The followers of the Krishna cult founded the Radha Ballabhi sect under Hari Vamsa in 1585 A.D. Sur Das wrote 'Sursagar' in Brajbhasha, which is full of verses of the charm of Lord Krishna and his beloved Radha.
The terms Sufi, Wali, Darvesh and Faqir are used for Muslim saints who attempted to achieve development of their intuitive faculties through ascetic exercises, contemplation, renunciation and self-denial. By the 12th century A.D., Sufism had become a universal aspect of Islamic social life as its influence extended over almost the entire Muslim community.
Sufism represents the inward or esoteric side of Islam or the mystical dimension of Muslim religion. However, the Sufi saints transcending all religious and communal distinctions, worked for promoting the interest of humanity at large. The Sufis were a class of philosophers remarkable for their religious catholicity. Sufis regarded God as the supreme beauty and believed that one must admire it, take delight in His thought and concentrate his attention on Him only. They believed that God is 'Mashuq' and Sufis are the 'Ashiqs'.
Sufism crystallized itself into various 'Silsilahs' or orders. The 4 most popular among these were Chistis, Suhrawardis, Qadiriyahs and Naqshbandis.

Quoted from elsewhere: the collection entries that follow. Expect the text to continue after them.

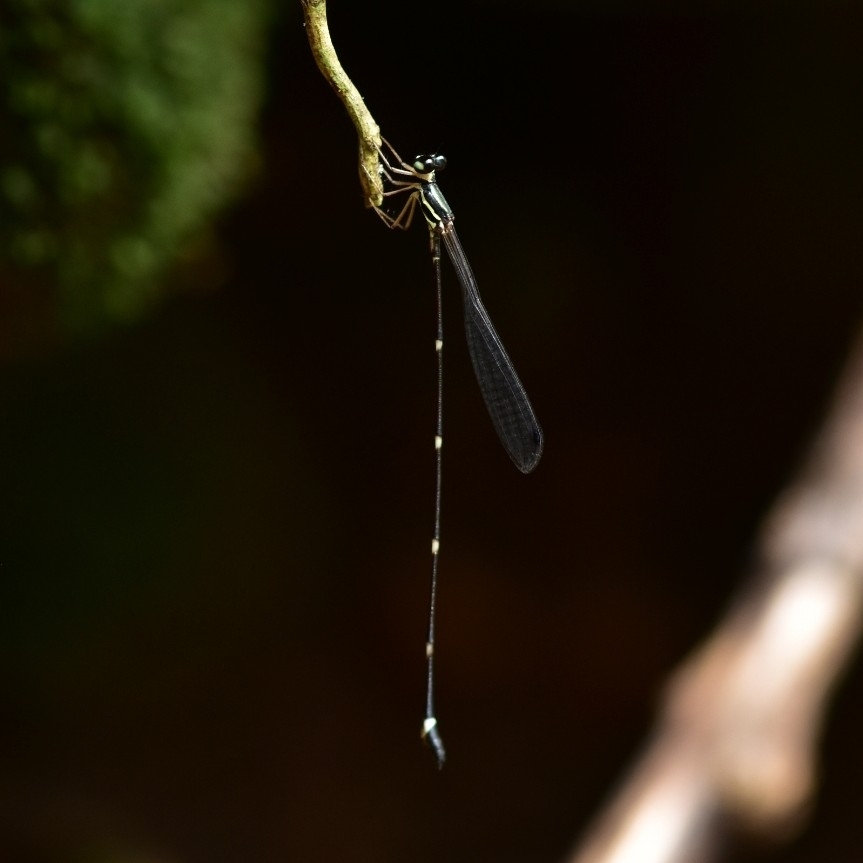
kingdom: Animalia
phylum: Arthropoda
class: Insecta
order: Odonata
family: Platystictidae
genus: Protosticta
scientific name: Protosticta gravelyi
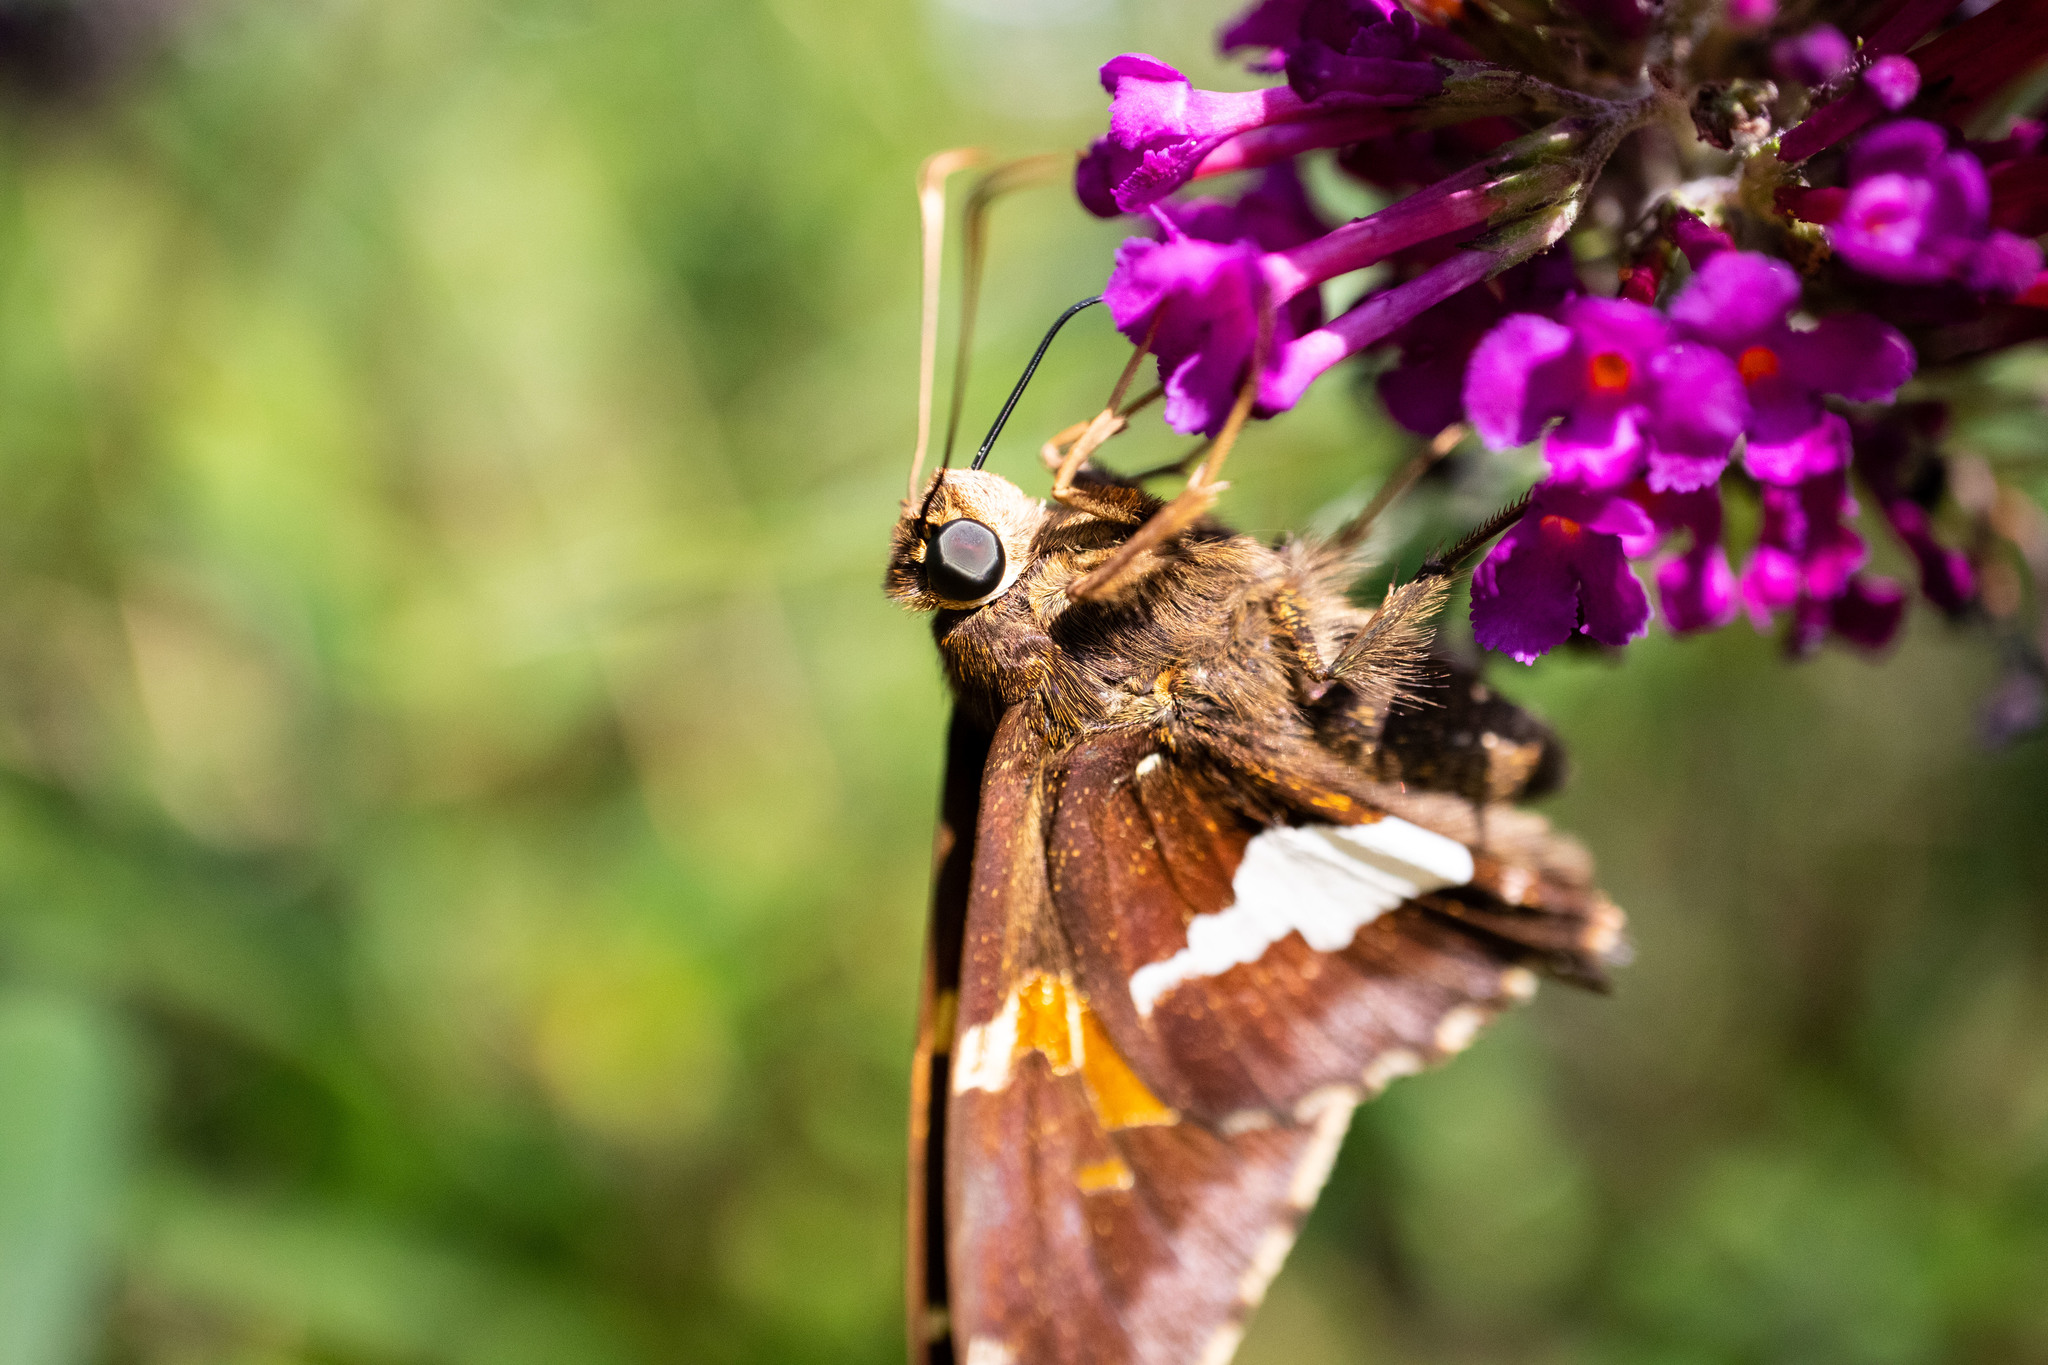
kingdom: Animalia
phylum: Arthropoda
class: Insecta
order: Lepidoptera
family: Hesperiidae
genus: Epargyreus
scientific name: Epargyreus clarus
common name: Silver-spotted skipper
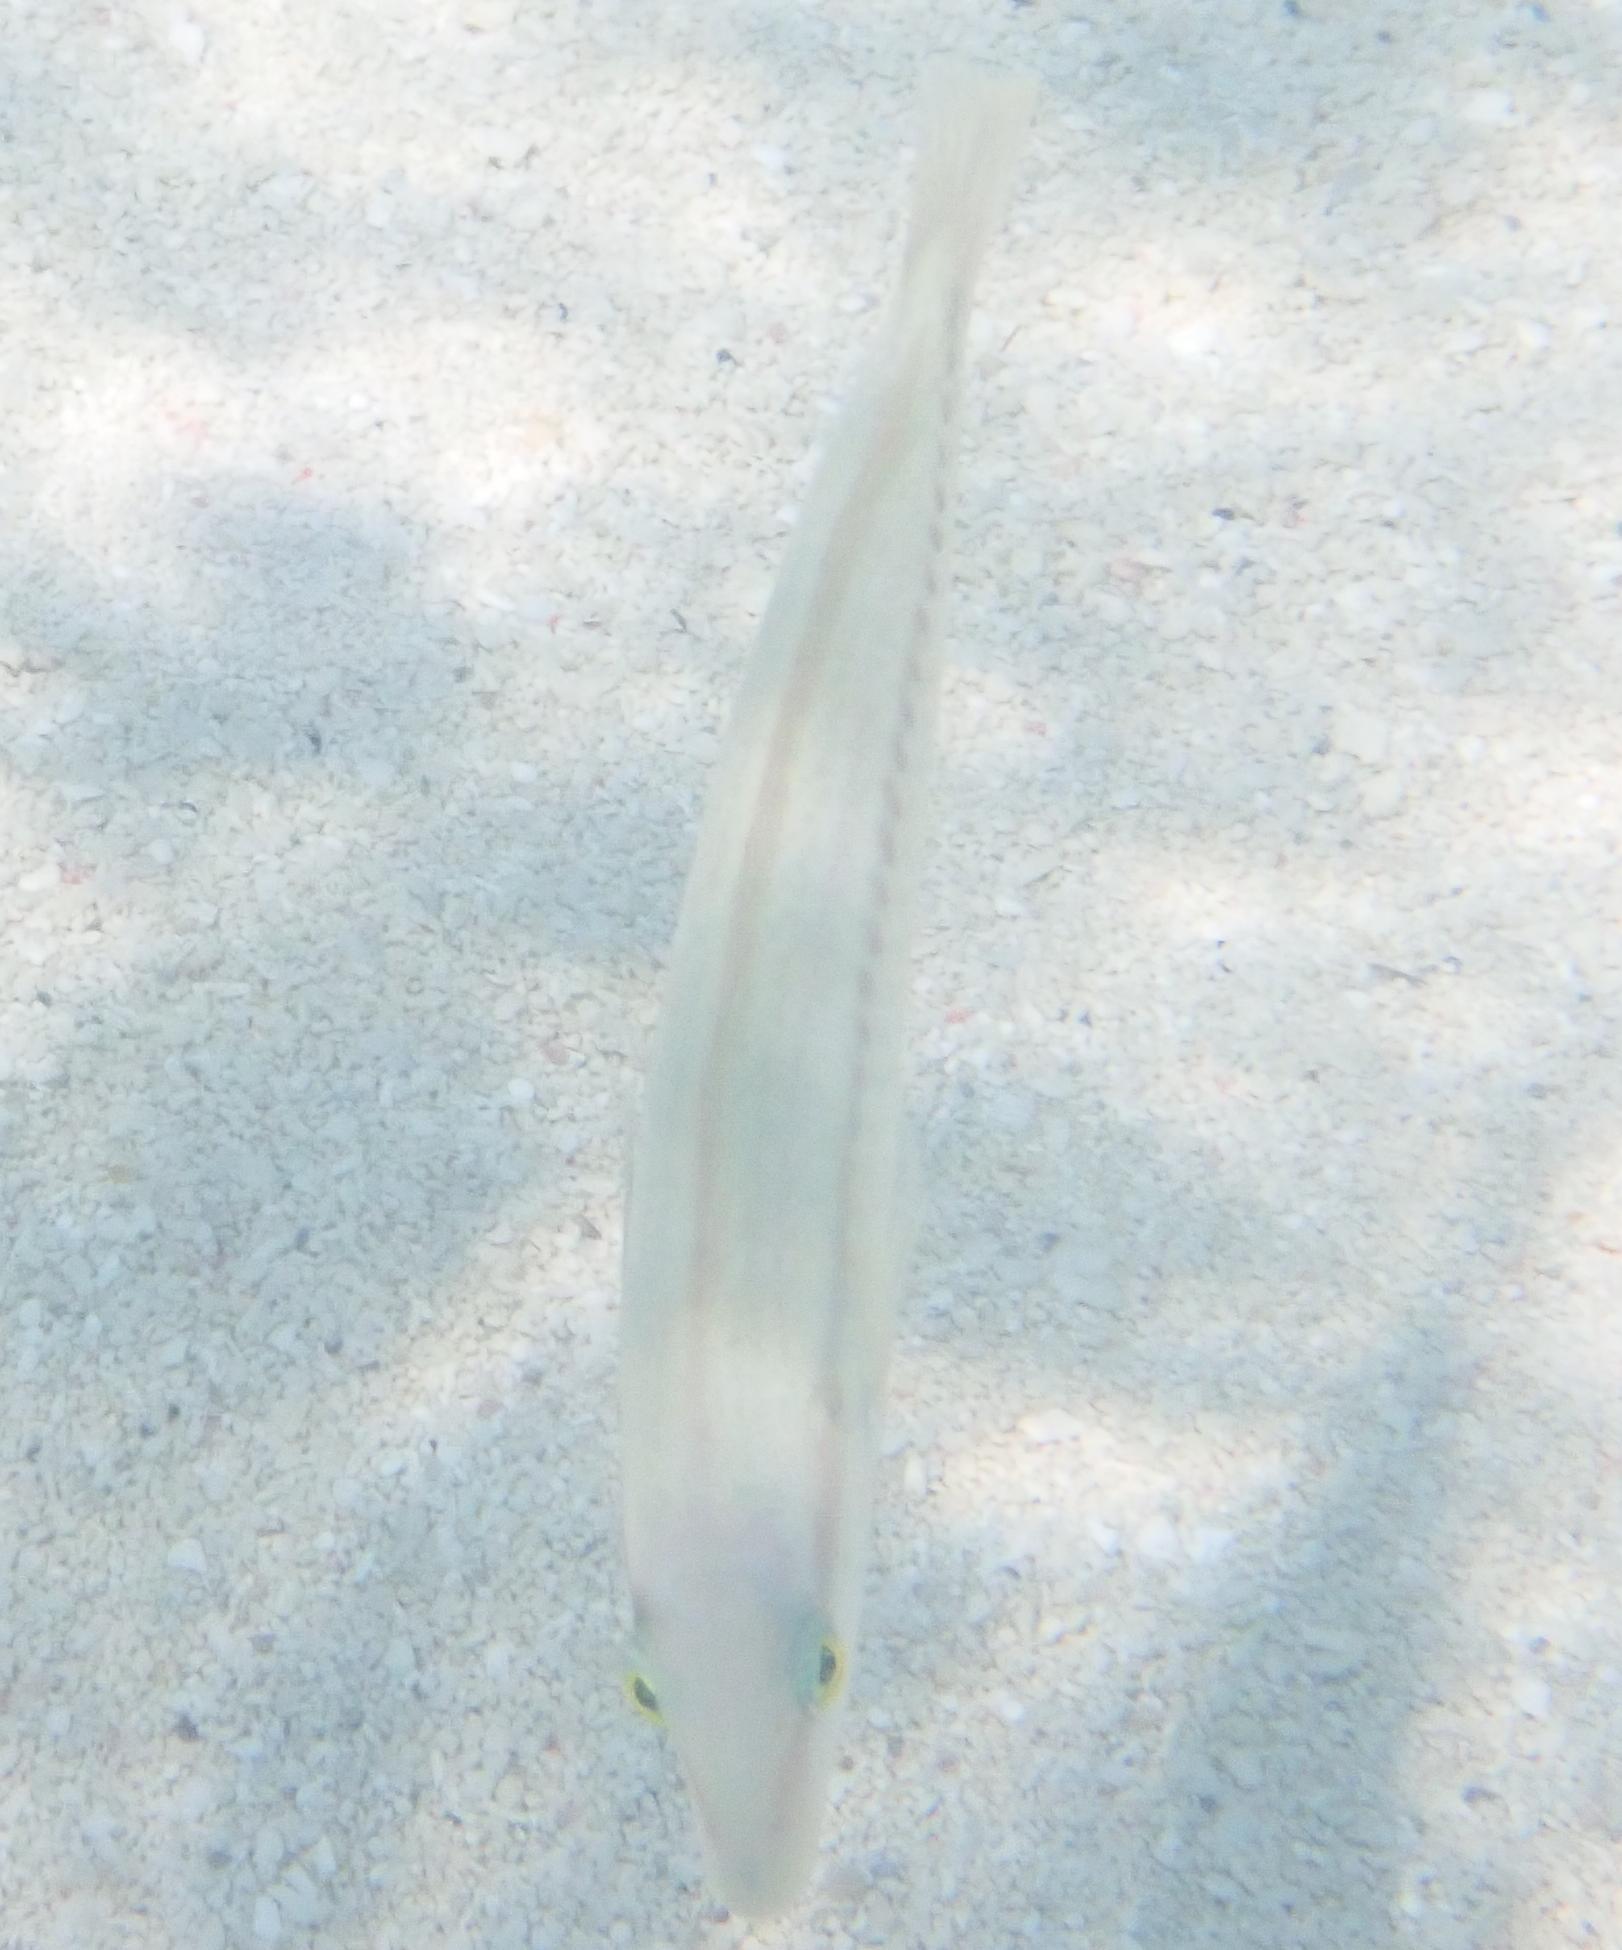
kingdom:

Sufism took roots in both rural and urban areas and exercised a deep social, political and cultural influence on the masses. It rebelled against all forms of religious formalism, orthodoxy, falsehood and hypocrisy and endeavoured to create a new world order in which spiritual bliss was the only and the ultimate goal. At a time when struggle for political power was the prevailing madness, the Sufi saints reminded men of their moral obligations. To a world torn by strife and conflict they tried to bring peace and harmony. The most important contribution of Sufism is that it helped to blunt the edge of Hindu-Muslim prejudices by forging the feelings of solidarity and brotherhood between these two religious communities.